Desde sua concepção, a cajupitanga sempre foi prolífica. Em 2020, seu primeiro ano de lançamentos, publicou 3 EPs e 1 single. Desde então, não permite que o intervalo das novidades se estenda por muito mais de um ano, culminando em 2025 com 2 álbuns e 1 EP de outtakes. Entre essa diversidade de publicações, a cajupitanga ainda gestava o que se tornaria sua ideia mais ambiciosa: “TORNADA”, uma obra concebida em quatro partes. A série de quatro lançamentos tem seu primeiro capítulo em “Ubá (2019 – 2024)”, um álbum de memórias.
A linearidade da concepção de uma obra é apenas uma aparência pública. Até que sua maneira se assente, são idas e vindas, ações desmedidas, receios e retornos. Foi assim com este trabalho. Concebido inicialmente como um EP em 2021, “Ubá” foi guardado até envelhecer.

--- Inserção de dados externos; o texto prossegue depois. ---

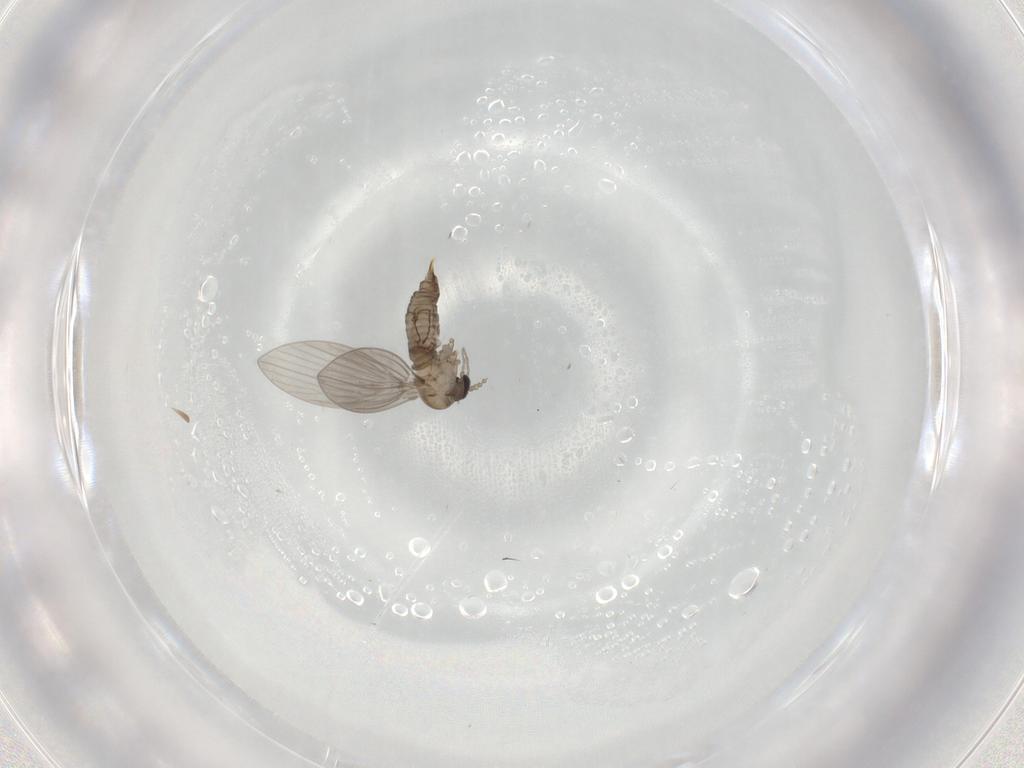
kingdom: Animalia
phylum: Arthropoda
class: Insecta
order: Diptera
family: Psychodidae
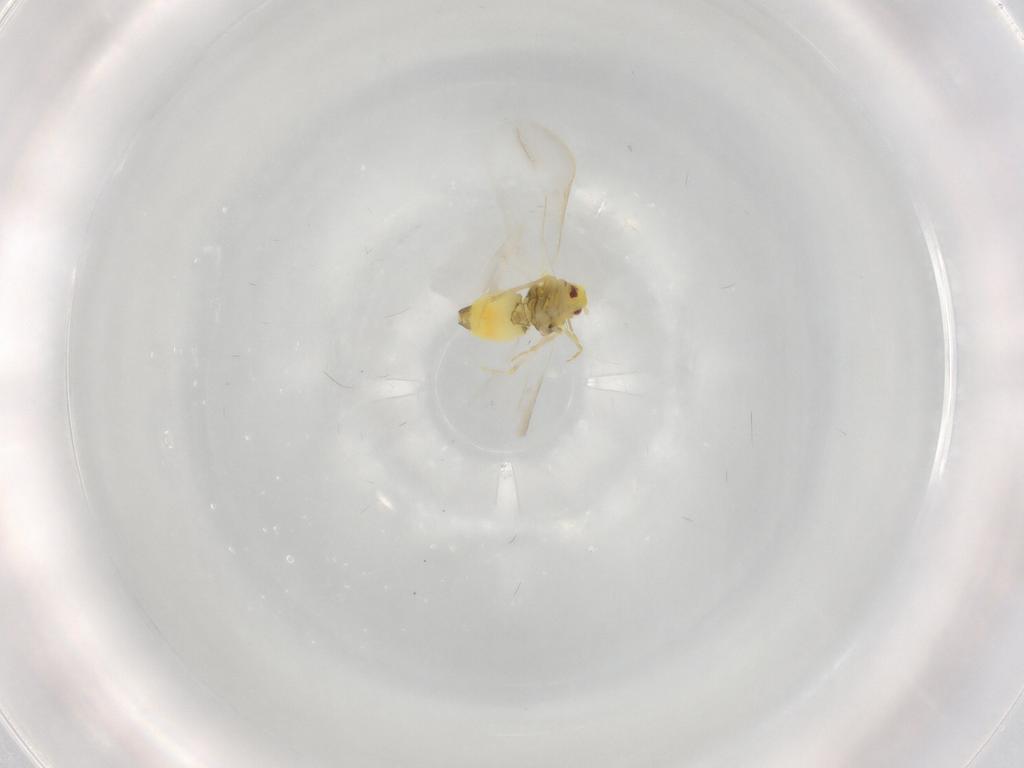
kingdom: Animalia
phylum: Arthropoda
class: Insecta
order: Hemiptera
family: Aleyrodidae
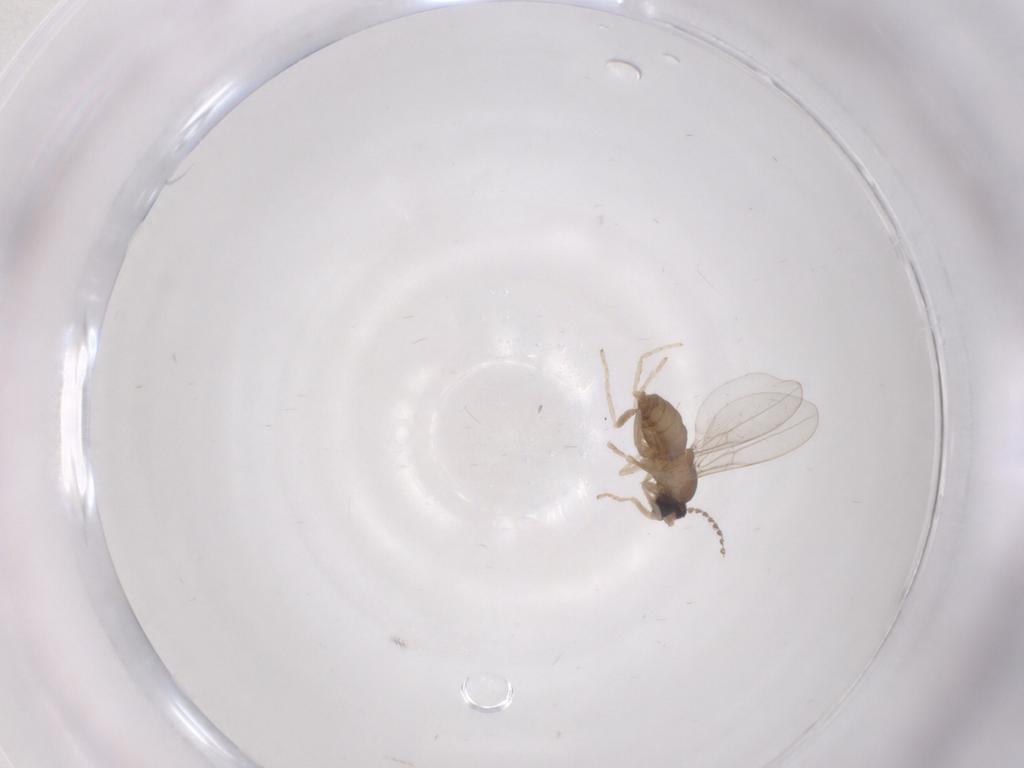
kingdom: Animalia
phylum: Arthropoda
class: Insecta
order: Diptera
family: Cecidomyiidae
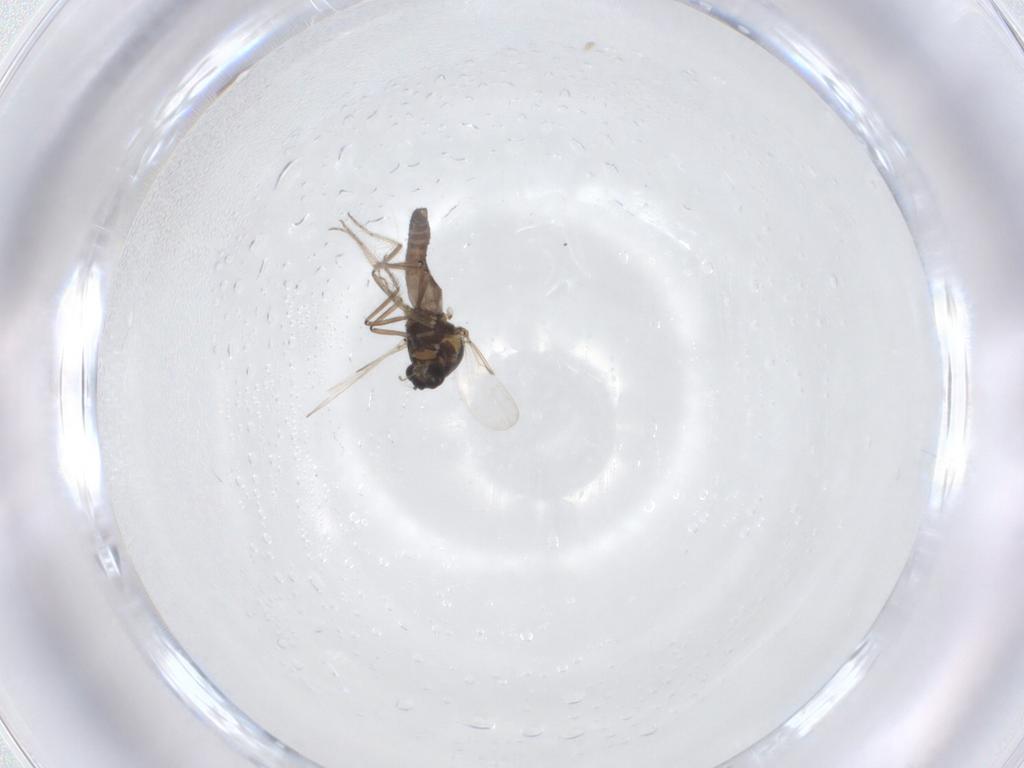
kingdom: Animalia
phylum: Arthropoda
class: Insecta
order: Diptera
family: Ceratopogonidae
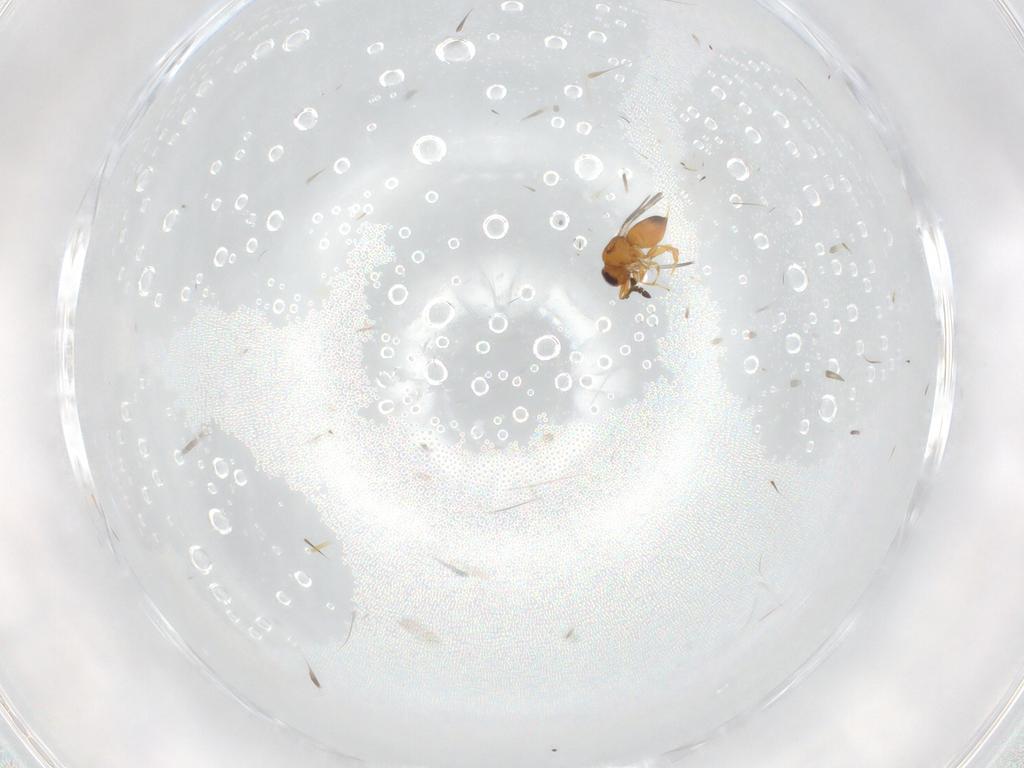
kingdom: Animalia
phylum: Arthropoda
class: Insecta
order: Hymenoptera
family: Ceraphronidae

Empoeirou-se de ruídos e, com o tempo já marcado em sua superfície, transformou-se em uma grande canoa, recipiente de memórias da cajupitanga, projeto que a este ponto já passa de meia década.
Nesses anos guardado, “Ubá” foi deixando de representar uma nova fase do duo, para representar sua própria história. O álbum aqui apresentado é construído por composições registradas ao longo dos primeiros seis anos do projeto, que juntas costuram um tecido de memórias, ideias e estéticas que sempre permearam os trabalhos do duo marcados por gravações de campo, registros caseiros e proposta lo-fi.

“Ubá”, neste sentido, sempre esteve imaginado ao longo da história da cajupitanga, com seu nascimento logo após a finalização do primeiro álbum do projeto, “Tradição/Tradução” (2020). É um fantasma, um ausente que, mesmo em falta de materialidade, trouxe contornos, impulsionou direções. Para a cajupitanga, “Ubá” foi o espelho a ser encarado em cada novo projeto concebido. Muito de cada um deles está aqui.
Mesmo assim, “Ubá” traz algo novo e sintetiza uma atmosfera que foi apenas sugerida em outros trabalhos. Uma neblina de agosto conquistense, daquelas que permeiam as estradas, ofusca as esquinas, pinta os bois de branco. O trabalho mistura as influências de Música Ambiente e do cancioneiro interiorano baseado no violão sertanejo para estruturar contemplações perenes, melancólicas, campestres e ruidosas. Algumas faixas aqui são horizontes distantes, tecidos de memória costurados à mão. Assim, “Ubá” delineia histórias vividas de um espaço mais emocional que físico, um lugar conquistense que pode sequer existir, mas que se projeta a partir das paisagens de sons evocadas no trabalho.
No interior desse prolífico processo de composição nos últimos anos, a temática da Memória em sobreposição à do Espaço tomou protagonismo na dinâmica criativa do duo, e, involuntariamente, se estruturou na série a qual o duo nomeia “TORNADA”. Compreendeu-se que “Ubá (2019 – 2024)”, para além de um trabalho que comemora sua própria história, inaugurava toda a temática e havia sido a semente criativa da obra.